MacclesfieldCheshire

Stage the Olympics in one place

Having just seen reports from China about the brutal eviction of its citizens and the destruction of their homes to make way for the Olympic games, I urge the international community to abandon its ridiculous four-yearly competition between the nations to build Olympic villages at vast expense and, evidently, considerable cost to the poor in some countries.

What is needed is a permanent Olympic village somewhere reasonably stable and secure – Greece or Scandinavia come to mind. Initially, this should be built to the highest specifications by an Olympic committee jointly funded by all countries, and the upkeep and refurbishment paid for by the same means, perhaps according to the number of athletes they have sent over the past 20 years.

Such a facility could perhaps be used as a holiday complex over the off years, requiring only refurbishment in the year preceding the Olympic competition.
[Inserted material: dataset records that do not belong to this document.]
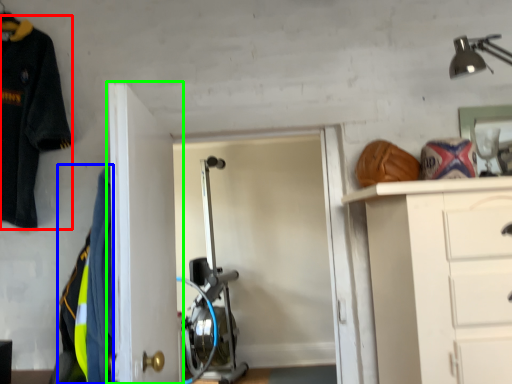
Question: Which object is the farthest from uniform (highlighted by a red box)? Choose among these: uniform (highlighted by a blue box) or door (highlighted by a green box).

Choices:
 (A) uniform
 (B) door

Answer: (A)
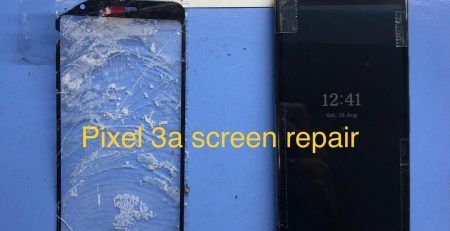
This screenshot has height=231, width=450. I want to click on black phone, so click(342, 181).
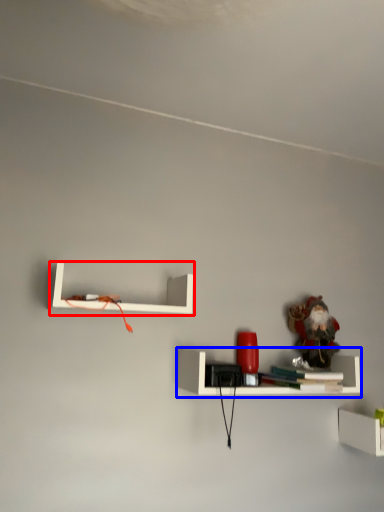
Question: Which of the following is the farthest to the observer, shelf (highlighted by a red box) or shelf (highlighted by a blue box)?

Choices:
 (A) shelf
 (B) shelf

Answer: (B)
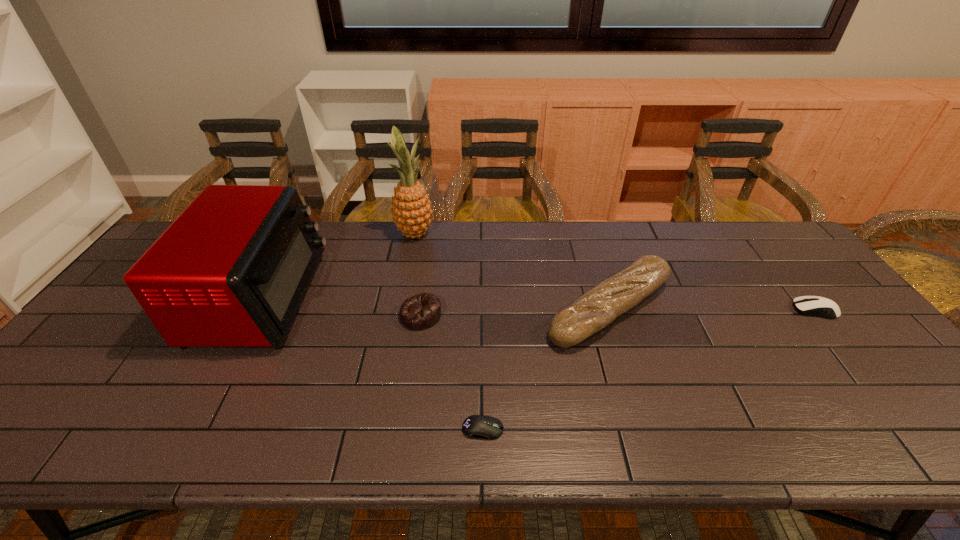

Surely anything would be better than allowing (or is it "compelling"?) the host nation to beggar itself and destroy the lives of its own citizens in the construction of increasingly vainglorious Olympic villages.

Jennifer Zass-Ogilvie

Durham

French connection

I think there is something more sinister behind the A-level photos than Graham Hines realises (Letters, 19 July). We recently returned from a holiday in France and the regional newspaper where we stayed also had a photo containing only attractive young females looking at their results. I think it must be an EU directive or something.

David McNickle

St Albans, Hertfordshire

House rules

With an elected House of Lords ("Lords reform 'after election'", 15 July), a Government may end up with a majority in both the Commons and the Lords. What would then protect us from the Government using its majorities to force through controversial ideas, despite determined opposition from minority parties? We could learn from the US Senate: there, consensus between three-fifths of the chamber (not just one-half) must be reached if a controversial bill is to be passed.

Mohsin Khan

Wadham College, Oxford

Fairer pay settlements

An easier way to achieve Peter Jermey's aim of avoiding inflation-boosting pay rises (Letters, 19 July) is to give a flat-rate increase. Let us say that an offer of 2.8 per cent has been made to a set of workers. Instead of giving each person 2.8 per cent of his/her present salary, the total sum would be divided by the number of workers, thus producing the rise. This is clearly fair, but would give the lowest paid a much greater percentage increase than those on the highest incomes.

Rod Auton

Sheffield

Show the flag

Graham Beard (Letters, 18 July) is quite right that our flag should be flown the right way up on the Moon. However, unless they are planning to get there by boat, they will be flying the Union Flag rather than, as he suggests, the "Union Jack", which is only flown on the jackstaff on a ship.

Mark Hobbs

Fareham, Hampshire

In time of war

To John Roger Tardif's list of "restrictions of liberty" that were readily accepted by most people in Britain during the Second World War (Letters, 16 July), one could add: no street lights, innumerable shortages, and the rationing of petrol, clothes and most food, including a top limit on the cost of meals in all restaurants. Everyone had to carry a gas-mask when outdoors, and, of course, there was the mandatory National Identity Card, whose number I can still recall.

Ron ShuttlewortH, RCAO 1.55

Coventry

Over-age sex

Amid the public horror and official amazement about over-age sex (Letters, 16 & 17 July), my husband remarked to me that if they knew about our love life, they'd probably confiscate our bus passes.